Northants 199 for 8 (Proctor 82, Raine 4-54) lead Leicestershire 128 (Raine 57, Sanderson 5-39, Gleeson 5-49) by 71 runs
Ben Raine is a combative soul, a sort of Ben Stokes type without the England caps, the headlines and the penchant for street theatre. Almost single-handedly, he has challenged the notion that Northants are about to pip Nottinghamshire for promotion and that Leicestershire are condemned to a winless season.
Raine played age-group cricket with Stokes at Durham. Even on such days like this, he will probably insist that he would love to be compared to him. He struck 59 to prevent a rout and then took four wickets to invite hopes of a transformation beyond belief. Hopefully he followed up with an early night and a cocoa.
Until Raine's intervention, it had taken less than 17 overs for two facts to be gleaned from an extraordinary first session at Grace Road: firstly, Leicestershire, barring miracles, were likely to endure a winless season, and Northants' promotion challenge was still very much alive.
Or, as their former England batsman Ben Duckett neatly put it on Twitter, as he missed the match through injury: "COME ON THE CHUBSTERS!"
After little more than an hour of coming and going, Leicestershire were 26 for 7. You don't want a home match in late September, with the toss regulations as they are, when you are adrift at the bottom of the table.
Leicestershire avoided a historic low as Raine rallied but even he could not entirely offset a day that ended with Northants leading by 71 with two wickets remaining. But he certainly irritated a side that had anticipated far greater riches.
Now for the arithmetic, sort of. Northants, third, have Nottinghamshire, in second, in their sights. A Notts win would end Northants' challenge, but Notts are in disarray at Hove. If Notts escape with a draw, that will probably suffice for them. If Notts lose and Northants beat Leicestershire, the Chubsters are First Division-bound.
This, it should be stressed, is the same Northants side which Peter Moores, the Notts coach who has led the county to both limited-overs trophies, and who had reason to anticipate a treble only a few weeks ago, would issue with lifestyle sheets and impose punishment runs if they were ever caught watching The Great British Bake Off.

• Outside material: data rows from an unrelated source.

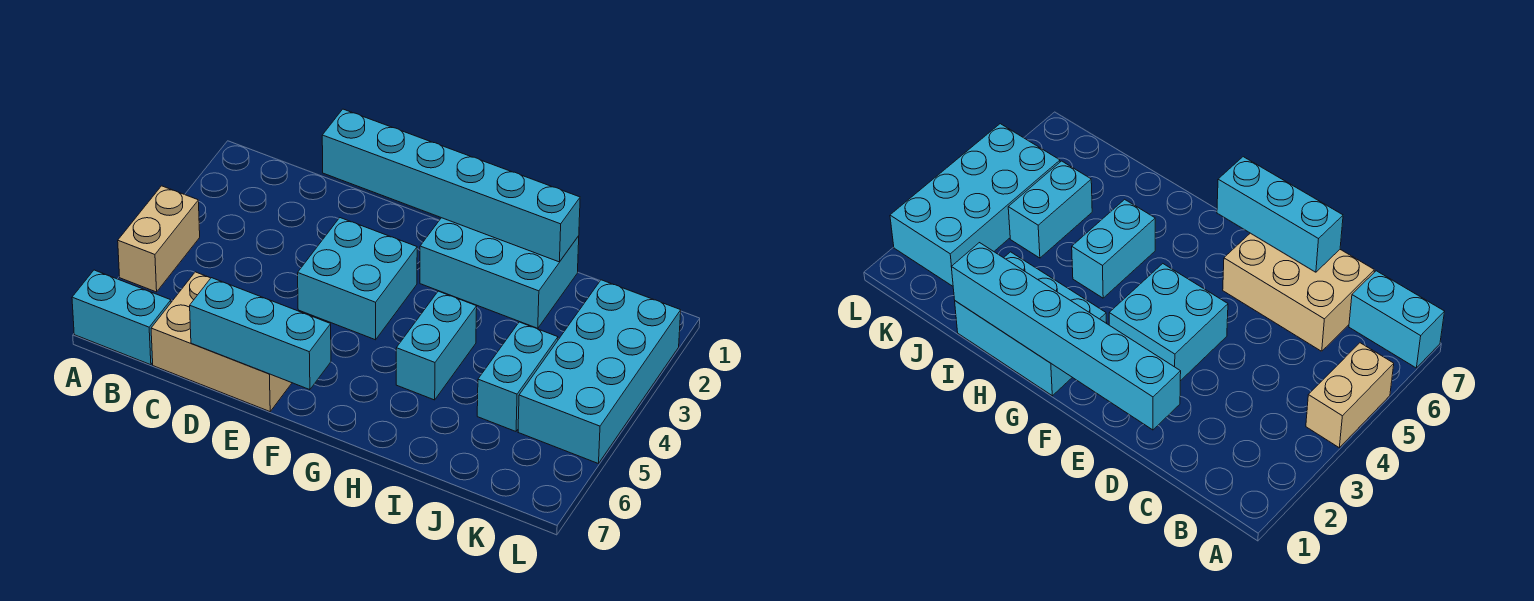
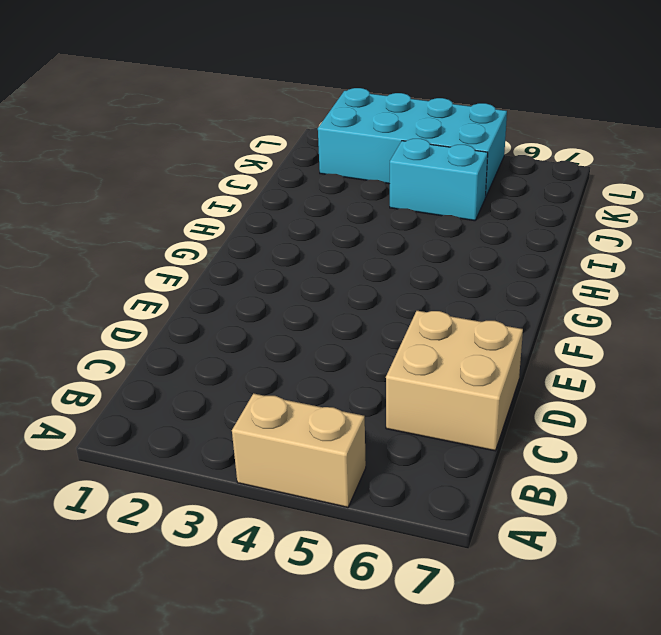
tan 2x2 brick [386,311,523,451] -> tan 2x3 brick [151,272,292,412]
none -> cyan 1x2 brick [72,270,171,365]
none -> cyan 2x2 brick [298,218,417,340]

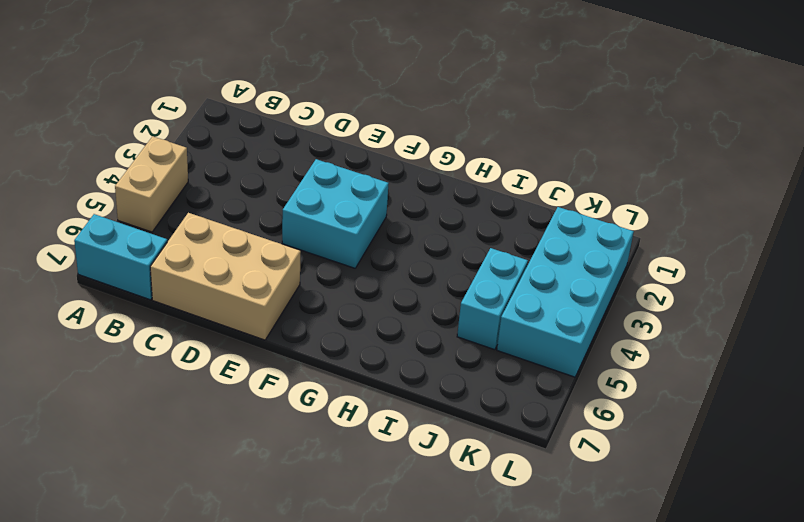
none -> cyan 2x3 brick [420,218,579,328]
none -> cyan 1x2 brick [396,291,477,400]

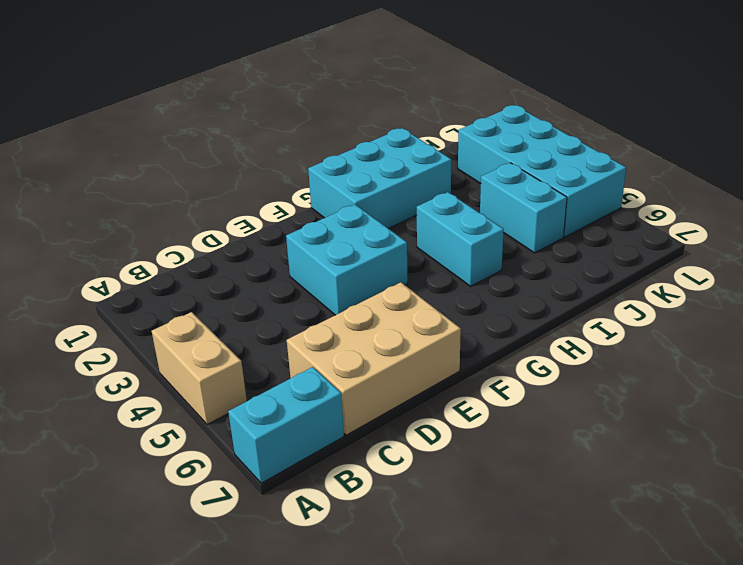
none -> cyan 1x6 brick [322,109,580,262]
none -> cyan 1x3 brick [190,278,331,390]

This is also the Northants side which, according to the analysis favoured within the Test match counties, supposedly just concentrates on T20 and doesn't care two hoots for the Championship. There's that theory gone then.
Leicestershire's flimsy resistance will doubtless attract criticism. Their very name invites greed among some business types who just want to close them down and divide out the proceeds. Their recent record is not much of a case for the defence. But the ground itself is much improved - quietly attractive on a decent autumn day - and there is a yearning for self-improvement. What's not to like?
What was not to like was Leicestershire's batting, even allowing for a humid morning during which the ball swung persistently, if not extravagantly. From the moment that Michael Carberry was struck in front by Ben Sanderson's outswinger, they were up against it, Sanderson and Richard Gleeson going on to take five wickets apiece.
The debutant, Sam Evans, got the most savage delivery - one from Gleeson that jagged back ferociously to take the inside edge - Ned Eckersley and Aadil Ali missed inswingers from Sanderson to be lbw and Mark Cosgrove played on as he drove at a full-length ball from Gleeson. Add Lewis Hill's curious walking shot and the best delivery of the lot, which left Neil Dexter to uproot his off stump as he played to leg, and 26 for 7 it was.
One of Duckett's fellow chubsters, the veteran South African allrounder, Rory Kleinveldt, had given Northants a fighting chance of promotion when he took a career-best 9 for 65 against Nottinghamshire at Wantage Road last week. Kleinveldt must have sensed a further bounty on a bowling morning at Grace Road, but perhaps he was over-ambitious because he was stretching gingerly in the warm-ups and then broke down with a side strain after only 11 deliveries.
That left Northants' resources under strain - Luke Procter, on loan from Lancashire, was third seamer and was to bowl four overs for 27 as Raine joined Zak Chappell in a facesaving stand of 68 for the eighth wicket. No repeat then of Leicestershire's 25 against Kent in 1912, their lowest Championship score, or more recent embarrassments - 34 against Essex on a dodgy park pitch at Southend or 43 against Worcestershire last season.
Things might have been worse for Leicestershire. Raine was dropped on 15 at second slip by Richard Levi, off Gleeson, and Chappell should have been comfortably run out on 5, only for wicketkeeper David Murphy to fumble a gentle throw from the bowler's end.
Northants looked solid shortly after tea, 90 runs to the good, Procter and Rob Newton well set. Raine removed them both, Procter for 82, had Simon Kerrigan lbw for nought, second ball, and ensured no act of courage from Kleinveldt, whose appearance at No 9 lasted four deliveries. Not for the first time, he looked full of competitive edge.
Poor lad. All his career, Raine has probably wants to be compared to Stokes and it had to happen on a day like this.